*Material for this exercise*.

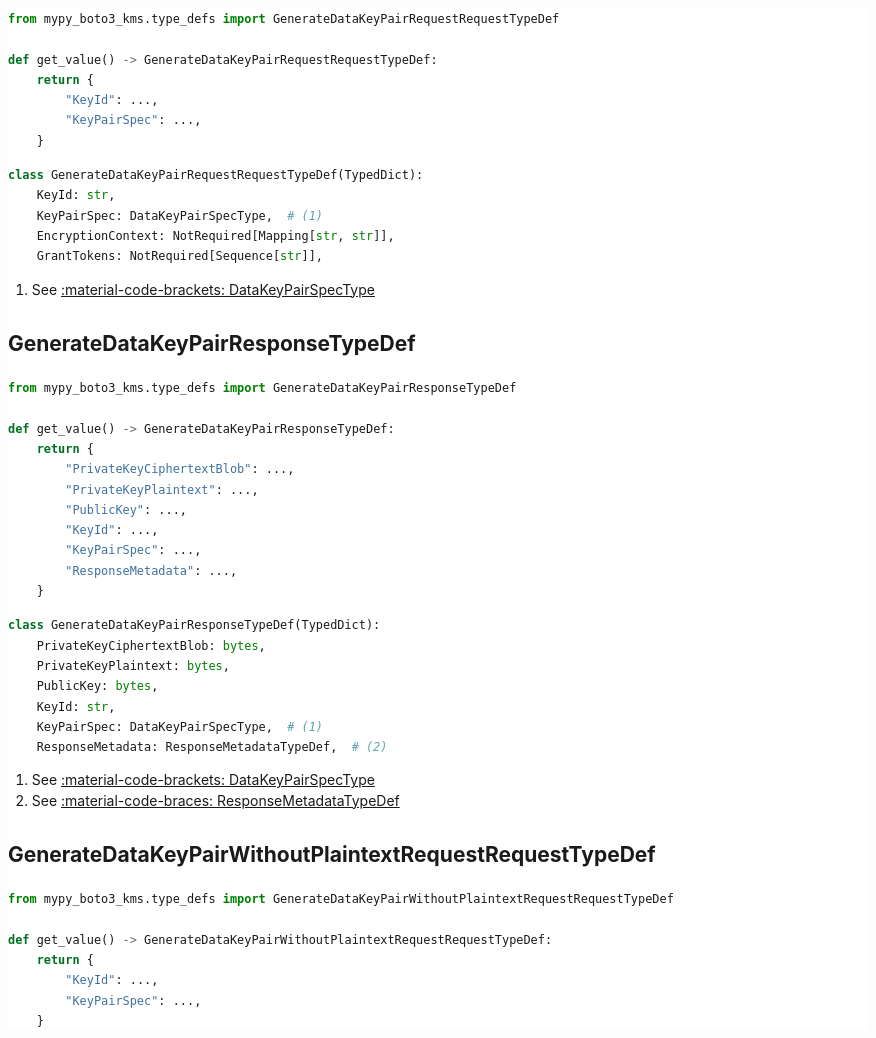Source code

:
 ```python title="Usage Example"
from mypy_boto3_kms.type_defs import GenerateDataKeyPairRequestRequestTypeDef

def get_value() -> GenerateDataKeyPairRequestRequestTypeDef:
    return {
        "KeyId": ...,
        "KeyPairSpec": ...,
    }
```

```python title="Definition"
class GenerateDataKeyPairRequestRequestTypeDef(TypedDict):
    KeyId: str,
    KeyPairSpec: DataKeyPairSpecType,  # (1)
    EncryptionContext: NotRequired[Mapping[str, str]],
    GrantTokens: NotRequired[Sequence[str]],
```

1. See [:material-code-brackets: DataKeyPairSpecType](./literals.md#datakeypairspectype) 
## GenerateDataKeyPairResponseTypeDef

```python title="Usage Example"
from mypy_boto3_kms.type_defs import GenerateDataKeyPairResponseTypeDef

def get_value() -> GenerateDataKeyPairResponseTypeDef:
    return {
        "PrivateKeyCiphertextBlob": ...,
        "PrivateKeyPlaintext": ...,
        "PublicKey": ...,
        "KeyId": ...,
        "KeyPairSpec": ...,
        "ResponseMetadata": ...,
    }
```

```python title="Definition"
class GenerateDataKeyPairResponseTypeDef(TypedDict):
    PrivateKeyCiphertextBlob: bytes,
    PrivateKeyPlaintext: bytes,
    PublicKey: bytes,
    KeyId: str,
    KeyPairSpec: DataKeyPairSpecType,  # (1)
    ResponseMetadata: ResponseMetadataTypeDef,  # (2)
```

1. See [:material-code-brackets: DataKeyPairSpecType](./literals.md#datakeypairspectype) 
2. See [:material-code-braces: ResponseMetadataTypeDef](./type_defs.md#responsemetadatatypedef) 
## GenerateDataKeyPairWithoutPlaintextRequestRequestTypeDef

```python title="Usage Example"
from mypy_boto3_kms.type_defs import GenerateDataKeyPairWithoutPlaintextRequestRequestTypeDef

def get_value() -> GenerateDataKeyPairWithoutPlaintextRequestRequestTypeDef:
    return {
        "KeyId": ...,
        "KeyPairSpec": ...,
    }
```
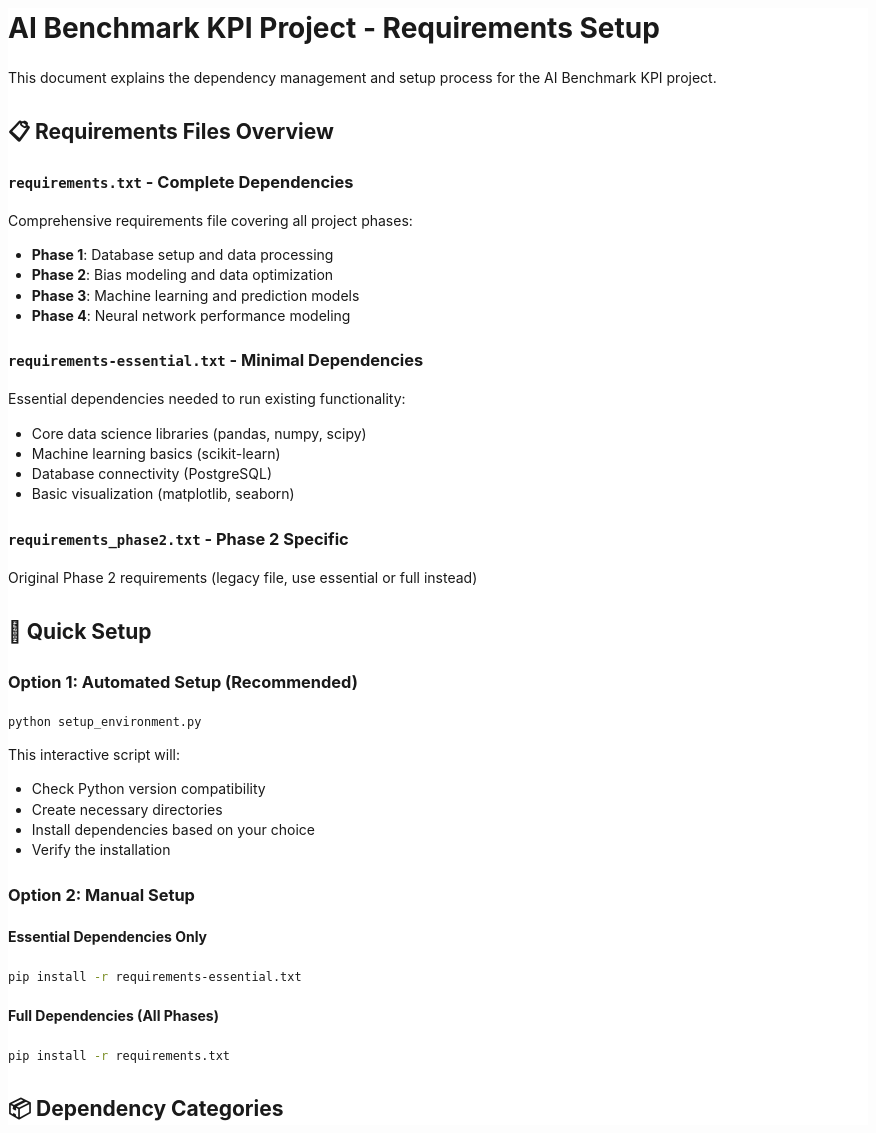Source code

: # AI Benchmark KPI Project - Requirements Setup

This document explains the dependency management and setup process for the AI Benchmark KPI project.

## 📋 Requirements Files Overview

### `requirements.txt` - Complete Dependencies
Comprehensive requirements file covering all project phases:
- **Phase 1**: Database setup and data processing
- **Phase 2**: Bias modeling and data optimization  
- **Phase 3**: Machine learning and prediction models
- **Phase 4**: Neural network performance modeling

### `requirements-essential.txt` - Minimal Dependencies
Essential dependencies needed to run existing functionality:
- Core data science libraries (pandas, numpy, scipy)
- Machine learning basics (scikit-learn)
- Database connectivity (PostgreSQL)
- Basic visualization (matplotlib, seaborn)

### `requirements_phase2.txt` - Phase 2 Specific
Original Phase 2 requirements (legacy file, use essential or full instead)

## 🚀 Quick Setup

### Option 1: Automated Setup (Recommended)
```bash
python setup_environment.py
```
This interactive script will:
- Check Python version compatibility
- Create necessary directories
- Install dependencies based on your choice
- Verify the installation

### Option 2: Manual Setup

#### Essential Dependencies Only
```bash
pip install -r requirements-essential.txt
```

#### Full Dependencies (All Phases)
```bash
pip install -r requirements.txt
```

## 📦 Dependency Categories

*What the task requires*. Provide only the number of lines within the material that contain the string "NotRequired".

*Output for this task*. 2